▶ EXTRACTED TEXT
* * *

# New company names



## Brushslingers (Apr 11, 2007)

I was thinking..... 

Convict Painting
"Truth in advertising"

Or

Starving Artists
"HELP US!!"

Or

[Your name here]
"Make the check out to me!"​Whactha think? :jester:​


----------



## Brushslingers (Apr 11, 2007)

Oooo how about....

Run of the mill
"When the second best is good enough"​Heh​


----------



## Wolverine (Apr 17, 2007)

ummm... 

The Birdies...
Cheap Cheap Cheap Cheap


----------



## Rich (Apr 26, 2007)

Hands on Painting​ 
"making it wet since 1989"​


----------



## slickshift (Apr 8, 2007)

*Crackhead A With A Brush Part Time Painting Company*
"Make your first payment in cash and we're gone"​


----------



## Humble Abode (Apr 11, 2007)

Fly by Night Painting
"We're in we're out!"​


----------



## aaron61 (Apr 29, 2007)

House Arrest Painting

We HAVE to stay till the job is done


----------



## aaron61 (Apr 29, 2007)

Car Pool Painting
We might be late
can you give me a ride home?


----------



## Workaholic (Apr 17, 2007)

aaron61 said:


> House Arrest Painting
> 
> We HAVE to stay till the job is done


LMAO i vote for this one.


----------



## ProWallGuy (Apr 7, 2007)

How about this one:

*Pintores Inmigrantes Ilegales*


Escupimos en las memorias de sus antepasados!​


----------



## Rich (Apr 26, 2007)

funny PWG...now that's deep, like 6 feet deep, lol


----------

* * *

▶ EXERCISE TASK 1
Convert the rows starting at the line that contains "sub-59 m fragments." and ending at the line that contains "road 4 (residential): [(1,420),(54,451),(87,511)]" into a two-column CSV with the columns request and answer, one row for each request. Put each request's text and its answer in a single quoted field, with line breaks replaced by spaces.
The thread and the rows have no connection to each other.

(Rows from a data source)
* * *

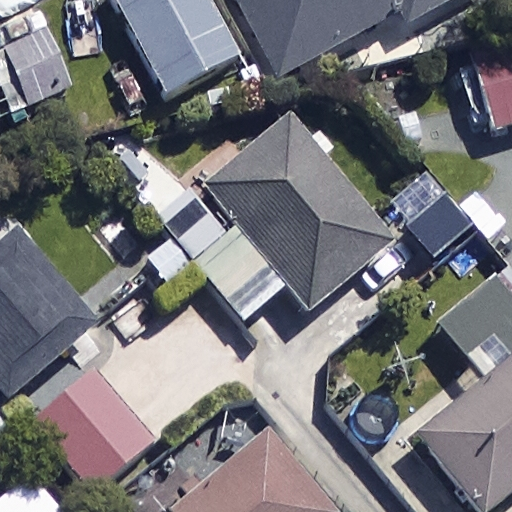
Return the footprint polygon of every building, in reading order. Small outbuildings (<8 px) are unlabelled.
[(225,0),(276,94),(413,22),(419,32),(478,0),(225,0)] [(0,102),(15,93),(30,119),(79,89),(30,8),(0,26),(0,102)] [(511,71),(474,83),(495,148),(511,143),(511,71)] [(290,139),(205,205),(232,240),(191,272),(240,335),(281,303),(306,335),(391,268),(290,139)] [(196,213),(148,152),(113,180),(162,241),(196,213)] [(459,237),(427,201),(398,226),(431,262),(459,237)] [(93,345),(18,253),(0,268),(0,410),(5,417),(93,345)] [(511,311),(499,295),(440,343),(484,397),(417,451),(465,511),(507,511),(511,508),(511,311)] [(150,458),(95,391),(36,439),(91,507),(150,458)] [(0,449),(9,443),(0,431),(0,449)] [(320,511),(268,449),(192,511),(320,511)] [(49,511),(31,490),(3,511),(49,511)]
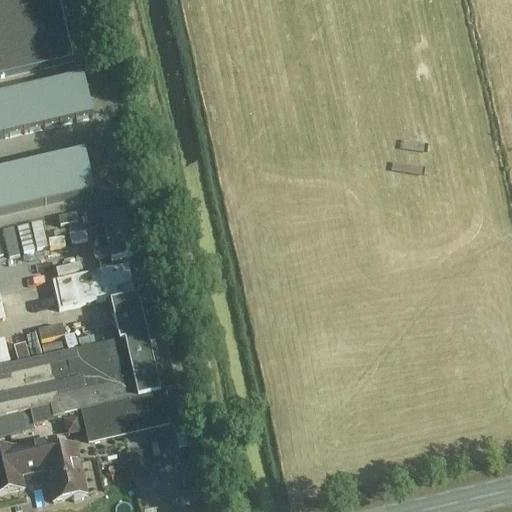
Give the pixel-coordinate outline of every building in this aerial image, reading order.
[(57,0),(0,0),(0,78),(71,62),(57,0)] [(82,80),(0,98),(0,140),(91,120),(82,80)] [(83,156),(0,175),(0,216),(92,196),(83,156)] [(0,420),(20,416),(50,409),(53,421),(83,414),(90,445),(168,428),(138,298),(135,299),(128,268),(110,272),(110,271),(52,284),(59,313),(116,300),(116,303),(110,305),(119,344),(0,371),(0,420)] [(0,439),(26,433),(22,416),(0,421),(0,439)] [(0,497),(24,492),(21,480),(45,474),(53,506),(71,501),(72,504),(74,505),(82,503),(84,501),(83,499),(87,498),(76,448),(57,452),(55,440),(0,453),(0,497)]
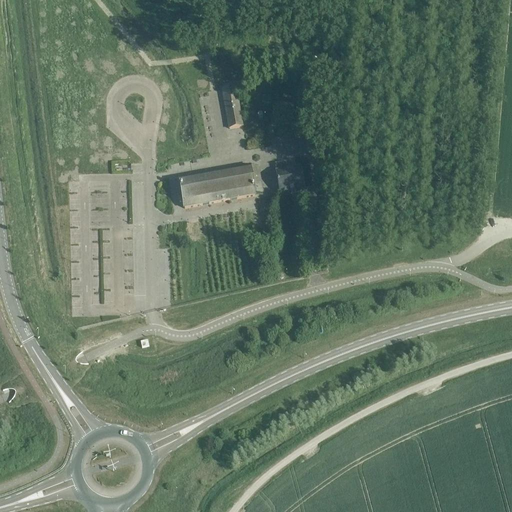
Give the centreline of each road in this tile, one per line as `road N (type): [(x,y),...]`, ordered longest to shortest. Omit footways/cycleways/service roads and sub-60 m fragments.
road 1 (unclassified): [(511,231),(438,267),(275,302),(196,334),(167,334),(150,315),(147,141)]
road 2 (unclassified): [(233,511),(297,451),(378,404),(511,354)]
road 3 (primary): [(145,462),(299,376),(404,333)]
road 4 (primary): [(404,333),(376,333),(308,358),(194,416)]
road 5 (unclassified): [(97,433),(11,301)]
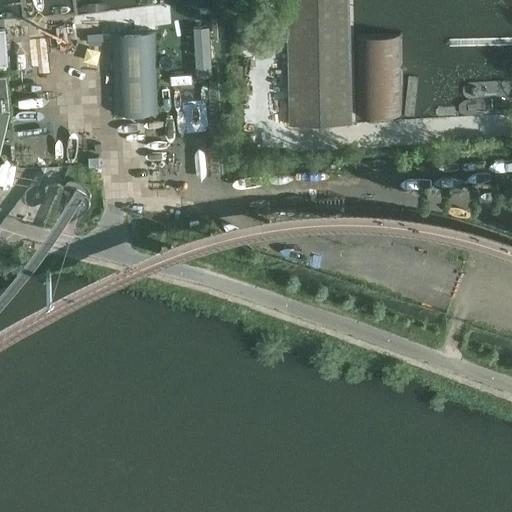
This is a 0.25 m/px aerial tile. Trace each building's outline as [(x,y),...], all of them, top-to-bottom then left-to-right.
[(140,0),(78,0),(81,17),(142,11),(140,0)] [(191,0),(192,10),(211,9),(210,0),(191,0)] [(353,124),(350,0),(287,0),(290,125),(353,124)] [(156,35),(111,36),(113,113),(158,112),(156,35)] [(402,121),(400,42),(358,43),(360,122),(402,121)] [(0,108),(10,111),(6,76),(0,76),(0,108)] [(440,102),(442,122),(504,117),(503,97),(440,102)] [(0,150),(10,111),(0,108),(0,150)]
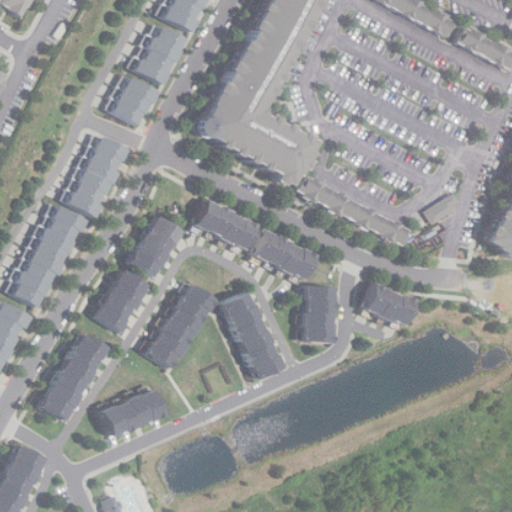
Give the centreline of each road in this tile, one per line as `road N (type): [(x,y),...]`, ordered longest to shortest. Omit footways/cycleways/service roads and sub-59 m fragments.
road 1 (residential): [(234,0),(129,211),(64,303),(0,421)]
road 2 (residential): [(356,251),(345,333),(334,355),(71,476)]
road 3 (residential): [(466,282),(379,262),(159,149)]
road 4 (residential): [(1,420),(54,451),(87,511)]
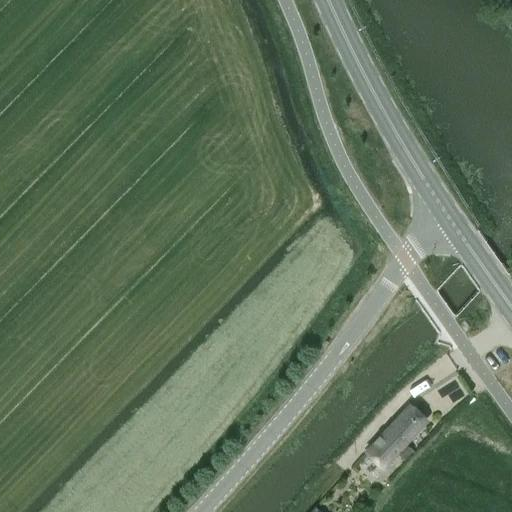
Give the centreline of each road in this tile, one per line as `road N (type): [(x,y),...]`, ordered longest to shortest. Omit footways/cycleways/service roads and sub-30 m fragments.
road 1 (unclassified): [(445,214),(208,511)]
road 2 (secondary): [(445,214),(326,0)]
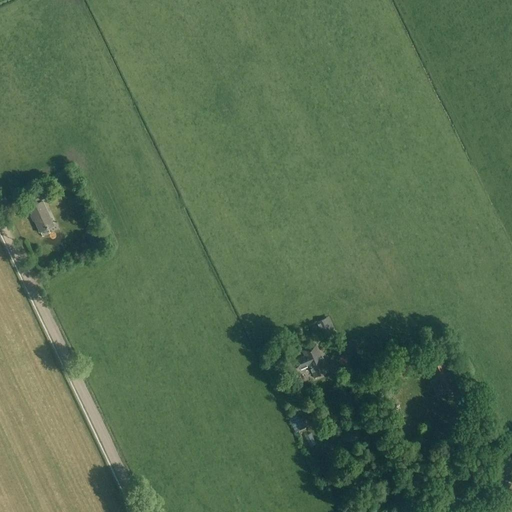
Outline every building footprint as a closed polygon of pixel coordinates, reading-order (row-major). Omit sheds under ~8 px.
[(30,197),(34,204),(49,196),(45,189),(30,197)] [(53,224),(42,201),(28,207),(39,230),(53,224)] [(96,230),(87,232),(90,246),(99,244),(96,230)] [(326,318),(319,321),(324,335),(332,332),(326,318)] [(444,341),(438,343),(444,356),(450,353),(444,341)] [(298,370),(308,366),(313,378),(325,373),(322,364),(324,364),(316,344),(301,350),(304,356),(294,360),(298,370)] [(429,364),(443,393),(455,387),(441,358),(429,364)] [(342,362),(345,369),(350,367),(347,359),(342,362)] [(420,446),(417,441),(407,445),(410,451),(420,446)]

* * *

▶ EXERCISE TASK 2
In the forum thread about new company names, what slogan is given for Fly by Night Painting?

▶ REPLY 1
request,answer
"Give the centreline of each road in this tile, one per line as `road N (type): [(x,y),...]`, ordered longest to shortest. Omit footways/cycleways/service roads and sub-59 m fragments.","road 1 (residential): [(234,0),(129,211),(64,303),(0,421)] road 2 (residential): [(356,251),(345,333),(334,355),(71,476)] road 3 (residential): [(466,282),(379,262),(159,149)] road 4 (residential): [(1,420),(54,451),(87,511)]"

▶ REPLY 2
"We're in we're out!"